Dramaturgo

Virutas de húmeda madera que esparcían su olor por las callejas pregonando sótanos y altillos indefinibles. Virutas para proteger el belén de barro y las zambombas de Salvatierra. Virutas de madera olorosa que mezclaban su olor con el de los juguetes de las Tres Campanas porque eran el relleno de esas Navidades escasas pero, tal vez, felices en mi memoria. Virutas haciendo el camino de los Magos en ese belén que tenía un arroyo de espejos rotos y una arboleda de tomillo y romero.

Eran Navidades escasas, necesitadas de relleno como los pechos de alguna petarda actual. Las virutas olían porque aún no se había reciclado el papel sepia de El Caso o el Dígame y las revistas del corazón ocupaban más páginas para las recetas de las magdalenas que para las vísceras de las magdalenas (con o sin arrepentimiento).

Las virutas se guardaban en los sótanos húmedos porque aún Rafael Ortega no había metido el universo monárquico de la galaxia Letizia en su barro genial y no necesitaba de su olor a madera generosa.

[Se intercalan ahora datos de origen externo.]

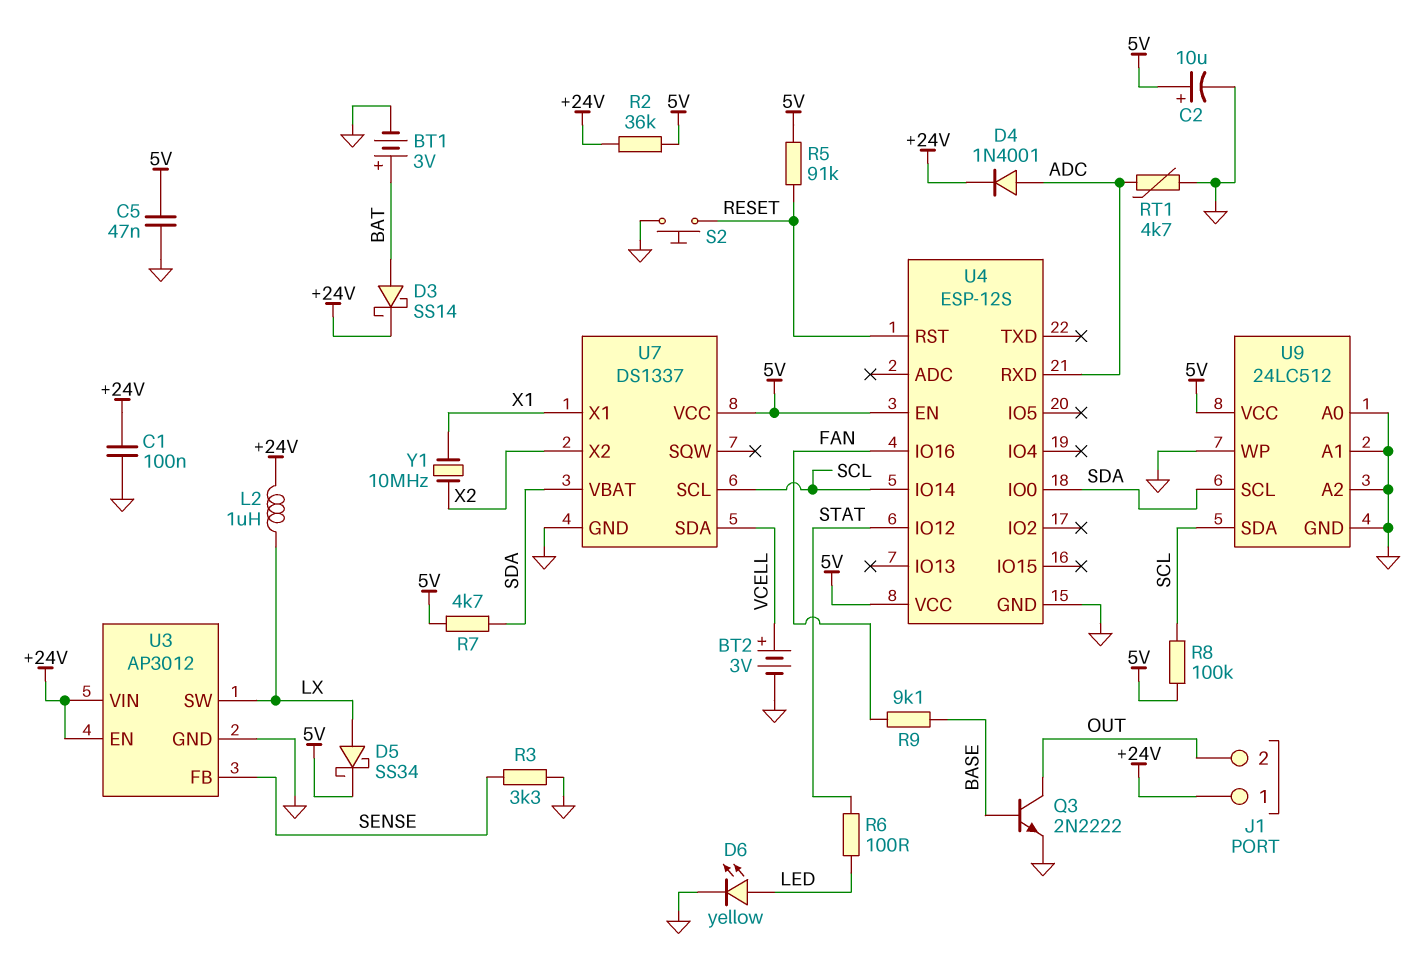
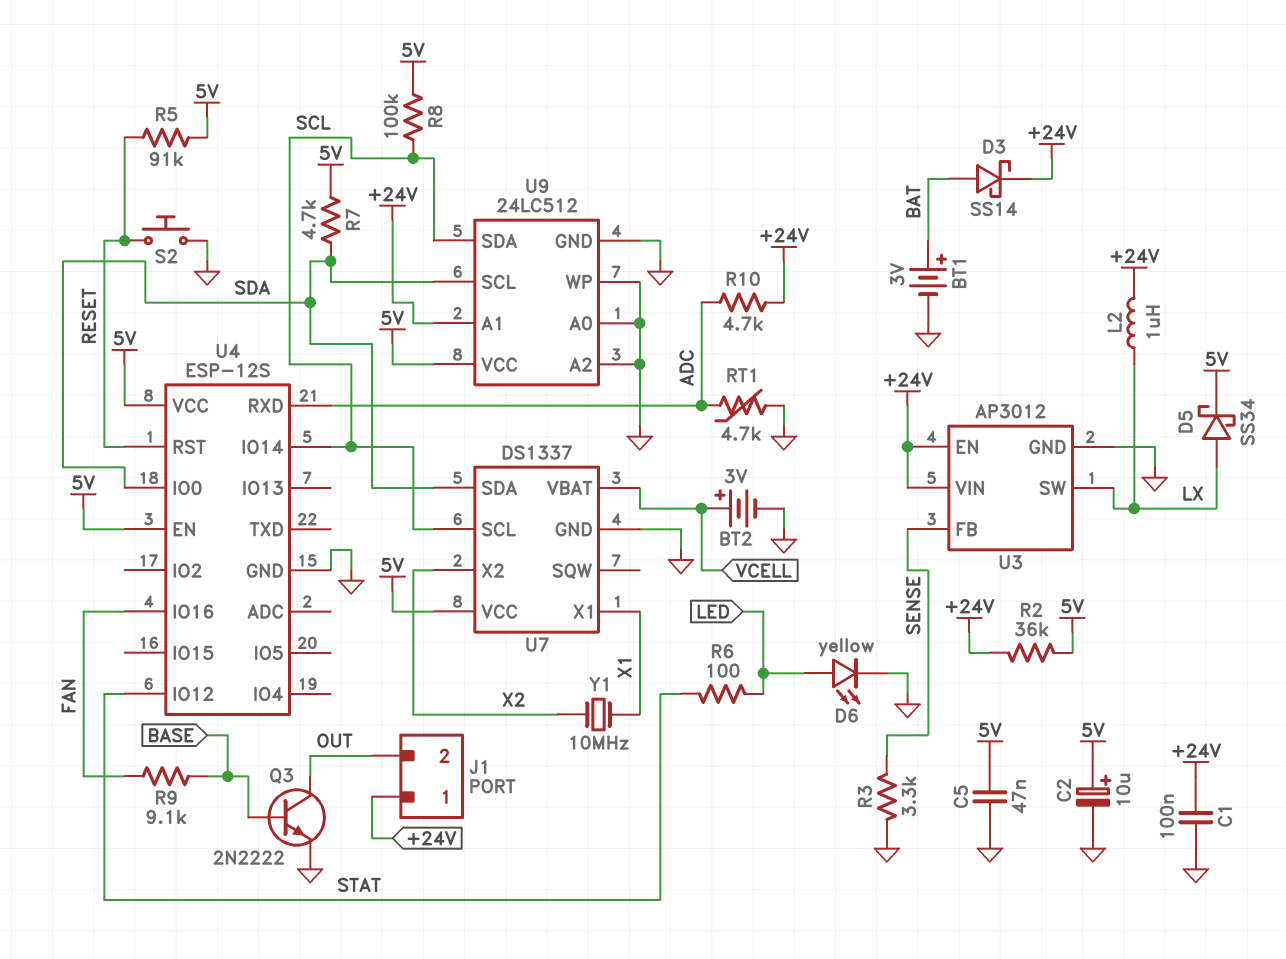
D4: diode 1N4001 (A ADC, K +24V) -> none
R10: none -> 4.7k (+24V, ADC)
U7 pin SDA: VCELL -> SDA
U7 pin VBAT: SDA -> VCELL
U9 pin A1: GND -> +24V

Tampoco lo necesita ahora el alfarero porque los palacios actuales huelen a ventanas abiertas y a Chanel (dicen que en Versalles podían encontrarse cagaditas reales detrás de las cortinas) y los regalos principescos llegan por mensajería.

Eran Navidades de paz (aunque esa paz fuera mordaza en ocasiones, importada directamente de los cementerios) y de ese amor que nos invade cuando crepitan en el hogar las ramas olorosas de la nostalgia. Eran Navidades blancas (y sin blanca en muchos hogares) como la nieve artificial que acabó por quitarle el puesto a las virutas vegetales y olorosas y contaminar el arroyo del belén.